Même un instant, ne pensez pas que vous êtes le corps. Ne vous donnez aucun nom, aucune forme. Dans l’obscurité et le silence, la réalité se trouve.
Aucune pensée particulière ne peut être l’état naturel de l’esprit : seul le silence. Non pas l’idée du silence, mais le silence lui-même. Quand l’esprit est dans son état naturel, il revient spontanément au silence après chaque expérience — ou plutôt, chaque expérience se produit sur le fond du silence.
Dans la paix et le silence, la peau du « Je » se dissout, et l’intérieur comme l’extérieur deviennent un.
J’ai simplement suivi (l’instruction de) mon enseignant : fixer l’esprit sur l’être pur « Je suis », et y demeurer. Je m’asseyais pendant des heures, avec dans l’esprit rien que le « Je suis », et bientôt la paix, la joie et un amour profond, enveloppant, devinrent mon état normal. En lui, tout disparut — moi-même, mon gourou, la vie que je menais, le monde autour de moi. Il ne resta que la paix et un silence insondable.

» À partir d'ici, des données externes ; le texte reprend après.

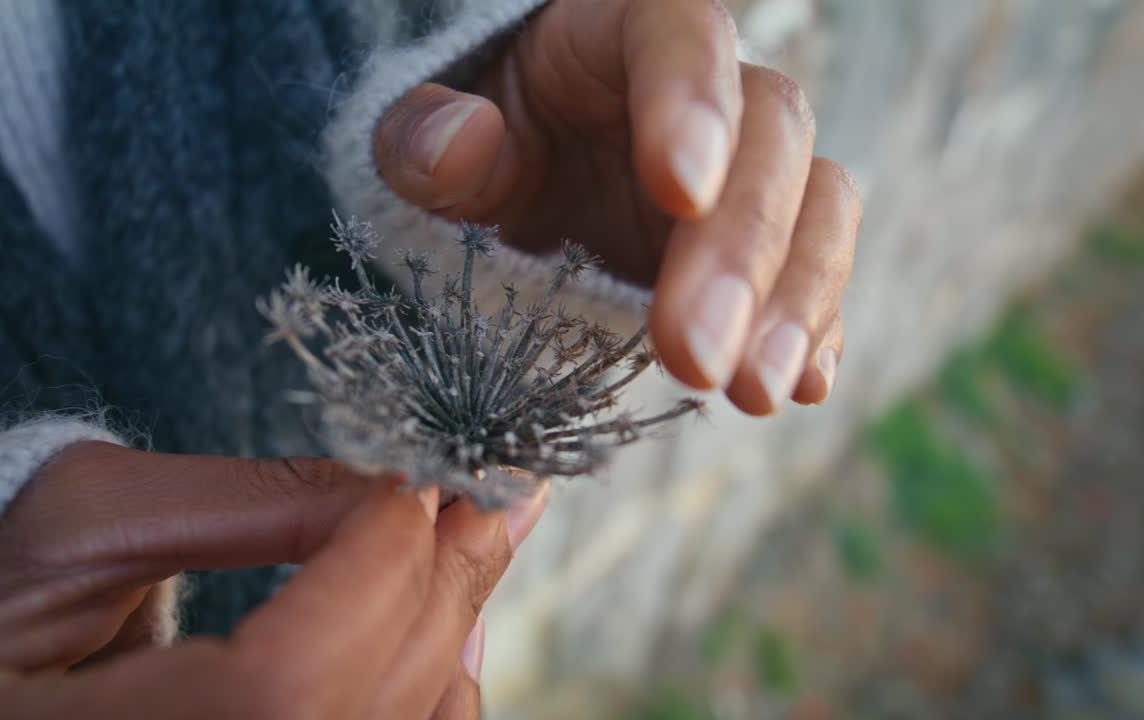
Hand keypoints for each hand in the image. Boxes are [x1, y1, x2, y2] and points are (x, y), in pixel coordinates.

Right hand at [0, 442, 548, 718]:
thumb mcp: (81, 521)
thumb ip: (244, 501)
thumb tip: (395, 486)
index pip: (271, 690)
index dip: (367, 577)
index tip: (415, 481)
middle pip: (350, 715)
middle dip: (434, 586)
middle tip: (491, 492)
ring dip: (449, 630)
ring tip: (479, 536)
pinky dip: (433, 690)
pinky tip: (447, 620)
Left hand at [375, 0, 860, 414]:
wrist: (512, 199)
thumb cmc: (465, 155)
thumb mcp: (419, 140)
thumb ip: (421, 137)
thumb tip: (463, 138)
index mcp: (619, 38)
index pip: (681, 36)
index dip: (692, 103)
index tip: (680, 189)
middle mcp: (709, 98)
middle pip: (771, 136)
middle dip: (742, 249)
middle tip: (698, 355)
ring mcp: (749, 177)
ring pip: (820, 204)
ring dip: (796, 301)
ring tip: (753, 390)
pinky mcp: (766, 251)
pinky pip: (818, 275)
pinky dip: (818, 328)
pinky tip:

Déplace ton attention des mots vers le silence, et tu entendras.
Le silence avant que les paroles soient dites est-il différent du silence qui vient après ?
Quoi que tu aies à faire, surveille ton esprit. Tu dois aussi avoir des moments de paix intérieure et de silence complets, lorsque ton esprit est absolument immobile. Si tu les manques, tu manques tout. Si tu ne les manques pas, le silence de l’esprit dissout et absorbe le reste.
Pour aller au-delà de l’esprit, il faut se taire et se tenir dans le calme. Paix et silence, silence et paix — voilà la voie qui mène au-delà. Cesse de poser des questions.
Quand je regarde au-delà de l’esprit, je vois le témoin. Au-delà du témoin, il y a une intensité infinie de vacuité et de silence.